Monday, November 15, 2010

Mother's Little Helpers






Lisa Belkin's parenting blog addresses the topic of that old song by quoting from an upper-middle-class woman with three young children:

That summer, the summer that my baby was turning 1 year old and my older children were 4 and 6, I decided that wasn't good enough. Even though I was "appropriately" stressed, in my opinion, what with three crazy boys and a household to run and summer's unstructured days swirling around my head, I was struggling. I yelled. A lot. Maybe I wasn't unjustified in my yelling, but all the same, it made me miserable. I felt like my shoulders were hung up on a clothes hanger every single day from the moment I woke up until the moment my children were in bed. Once they were there, asleep or at least safe in their beds and crib, not falling down staircases or eating or stuffing Legos up their noses or pummeling each other, I slumped. Visibly, physically, emotionally slumped. I was exhausted, and I was anxious. The anxiety made me a miserable person and a miserable mother.

The medication helped me. It gave me a pause button. I didn't yell as much, but I could still yell if I needed to yell. I didn't cry as much, but I could still cry. I felt like a stronger, more competent mother and wife. I felt like I could survive. I didn't slump at the end of the day. I felt more capable.
Now, anecdotes don't a trend make, and it's quite possible that people, both men and women, experience similar stress in various occupations, not to mention poor mothers working two jobs AND taking care of children.

On the other hand, the way Americans have structured stay-at-home child-raising seems to me to be almost guaranteed to cause mental and emotional stress for the care-giver: She (or, rarely, he) is isolated from other adults all day long. She (or, rarely, he) is solely responsible for very small children who have little understanding of safety. She (or, rarely, he) is often expected to cope with that in the way a superhuman goddess or Virgin Mary would:

Never show anger. Always sound like a psychology textbook. Play Mozart, read Plato, create art with Playdough.

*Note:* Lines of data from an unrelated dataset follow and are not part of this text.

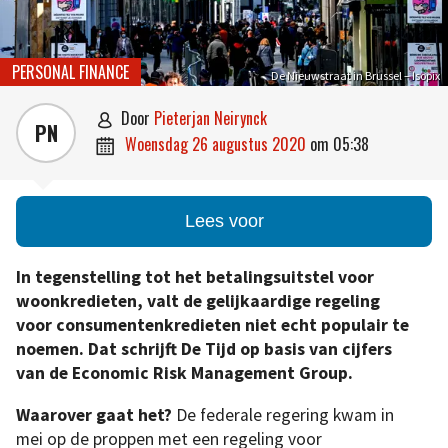
PERSONAL FINANCE
De Nieuwstraat in Brussel – Isopix
door
Pieterjan Neirynck

PN
woensdag 26 augustus 2020
om
05:38

Lees voor
In tegenstelling tot het betalingsuitstel voor
woonkredieten, valt de gelijkaardige regeling
voor consumentenkredieten niet echt populair te
noemen. Dat schrijft De Tijd op basis van cijfers
van de Economic Risk Management Group.
Waarover gaat het?
De federale regering kwam in
mei op de proppen met een regeling voor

This is not how children have been raised for centuries. That sounds much more like that much-ridiculed "it takes a village" statement by Hillary Clinton. Perhaps not a village but it was extended families, neighborhoods, older siblings and grandparents who also contributed to child-care. The isolated middle-class American nuclear families living in suburbs are very different from that.

I guess my point is that those feelings of anger and frustration are, in fact, not that abnormal though they can obviously be painful and something one wishes to address.

But what are the reasons the anonymous blogger quoted above gives for her desire to address the feelings? She talks about being a better mother, not yelling at her children, even about being a better wife. All those are good reasons, naturally.

Still, they are focused on others. The woman herself has disappeared from the discussion. Perhaps that is the ultimate reason for her anger and frustration?